- [Información extraída]
>>>
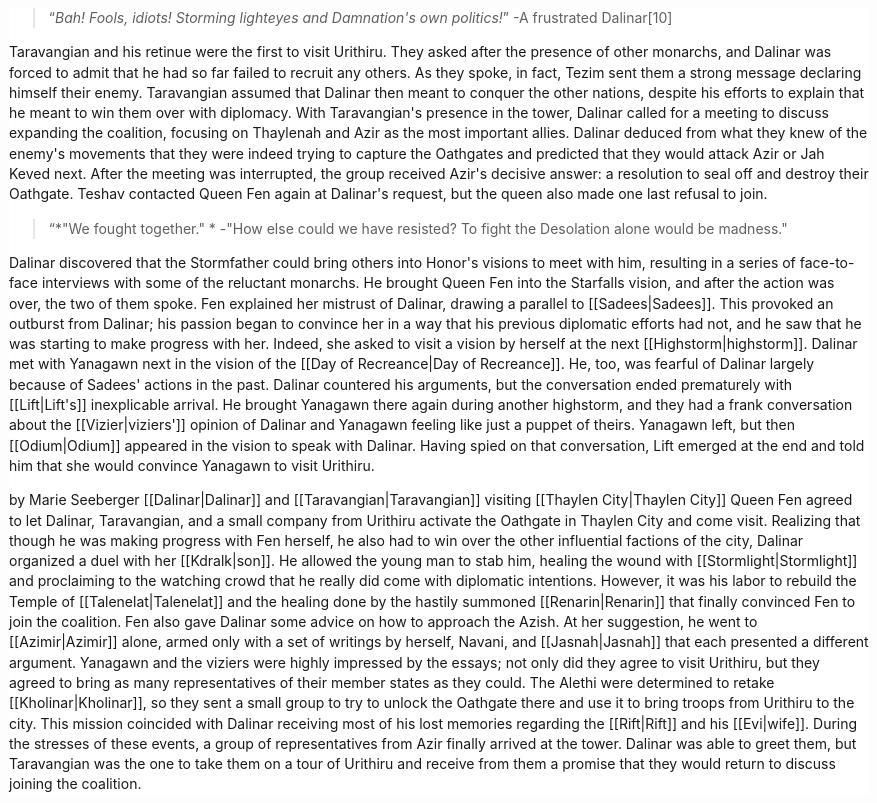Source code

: >“*Bah! Fools, idiots! Storming lighteyes and Damnation's own politics!*”
\-A frustrated Dalinar[10]

Taravangian and his retinue were the first to visit Urithiru. They asked after the presence of other monarchs, and Dalinar was forced to admit that he had so far failed to recruit any others. As they spoke, in fact, Tezim sent them a strong message declaring himself their enemy. Taravangian assumed that Dalinar then meant to conquer the other nations, despite his efforts to explain that he meant to win them over with diplomacy. With Taravangian's presence in the tower, Dalinar called for a meeting to discuss expanding the coalition, focusing on Thaylenah and Azir as the most important allies. Dalinar deduced from what they knew of the enemy's movements that they were indeed trying to capture the Oathgates and predicted that they would attack Azir or Jah Keved next. After the meeting was interrupted, the group received Azir's decisive answer: a resolution to seal off and destroy their Oathgate. Teshav contacted Queen Fen again at Dalinar's request, but the queen also made one last refusal to join.


>“*"We fought together." *
\-"How else could we have resisted? To fight the Desolation alone would be madness."


Dalinar discovered that the Stormfather could bring others into Honor's visions to meet with him, resulting in a series of face-to-face interviews with some of the reluctant monarchs. He brought Queen Fen into the Starfalls vision, and after the action was over, the two of them spoke. Fen explained her mistrust of Dalinar, drawing a parallel to [[Sadees\|Sadees]]. This provoked an outburst from Dalinar; his passion began to convince her in a way that his previous diplomatic efforts had not, and he saw that he was starting to make progress with her. Indeed, she asked to visit a vision by herself at the next [[Highstorm\|highstorm]].
Dalinar met with Yanagawn next in the vision of the [[Day of Recreance\|Day of Recreance]]. He, too, was fearful of Dalinar largely because of Sadees' actions in the past. Dalinar countered his arguments, but the conversation ended prematurely with [[Lift\|Lift's]] inexplicable arrival. He brought Yanagawn there again during another highstorm, and they had a frank conversation about the [[Vizier\|viziers']] opinion of Dalinar and Yanagawn feeling like just a puppet of theirs. Yanagawn left, but then [[Odium\|Odium]] appeared in the vision to speak with Dalinar. Having spied on that conversation, Lift emerged at the end and told him that she would convince Yanagawn to visit Urithiru.


 by  Marie Seeberger  [[Dalinar\|Dalinar]] and [[Taravangian\|Taravangian]] visiting [[Thaylen City\|Thaylen City]]
Queen Fen agreed to let Dalinar, Taravangian, and a small company from Urithiru activate the Oathgate in Thaylen City and come visit. Realizing that though he was making progress with Fen herself, he also had to win over the other influential factions of the city, Dalinar organized a duel with her [[Kdralk\|son]]. He allowed the young man to stab him, healing the wound with [[Stormlight\|Stormlight]] and proclaiming to the watching crowd that he really did come with diplomatic intentions. However, it was his labor to rebuild the Temple of [[Talenelat\|Talenelat]] and the healing done by the hastily summoned [[Renarin\|Renarin]] that finally convinced Fen to join the coalition.
Fen also gave Dalinar some advice on how to approach the Azish. At her suggestion, he went to [[Azimir\|Azimir]] alone, armed only with a set of writings by herself, Navani, and [[Jasnah\|Jasnah]] that each presented a different argument. Yanagawn and the viziers were highly impressed by the essays; not only did they agree to visit Urithiru, but they agreed to bring as many representatives of their member states as they could.
The Alethi were determined to retake [[Kholinar\|Kholinar]], so they sent a small group to try to unlock the Oathgate there and use it to bring troops from Urithiru to the city. This mission coincided with Dalinar receiving most of his lost memories regarding the [[Rift\|Rift]] and his [[Evi\|wife]]. During the stresses of these events, a group of representatives from Azir finally arrived at the tower. Dalinar was able to greet them, but Taravangian was the one to take them on a tour of Urithiru and receive from them a promise that they would return to discuss joining the coalition.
<<<
- [Descripción del problema]
Identifica cada línea del material en la que aparece la palabra "some" y cópiala completa.

- [Solución del problema]
Dalinar discovered that the Stormfather could bring others into Honor's visions to meet with him, resulting in a series of face-to-face interviews with some of the reluctant monarchs. He brought Queen Fen into the Starfalls vision, and after the action was over, the two of them spoke. Fen explained her mistrust of Dalinar, drawing a parallel to [[Sadees\|Sadees]]. This provoked an outburst from Dalinar; his passion began to convince her in a way that his previous diplomatic efforts had not, and he saw that he was starting to make progress with her. Indeed, she asked to visit a vision by herself at the next [[Highstorm\|highstorm]].
Fen also gave Dalinar some advice on how to approach the Azish. At her suggestion, he went to [[Azimir\|Azimir]] alone, armed only with a set of writings by herself, Navani, and [[Jasnah\|Jasnah]] that each presented a different argument. Yanagawn and the viziers were highly impressed by the essays; not only did they agree to visit Urithiru, but they agreed to bring as many representatives of their member states as they could.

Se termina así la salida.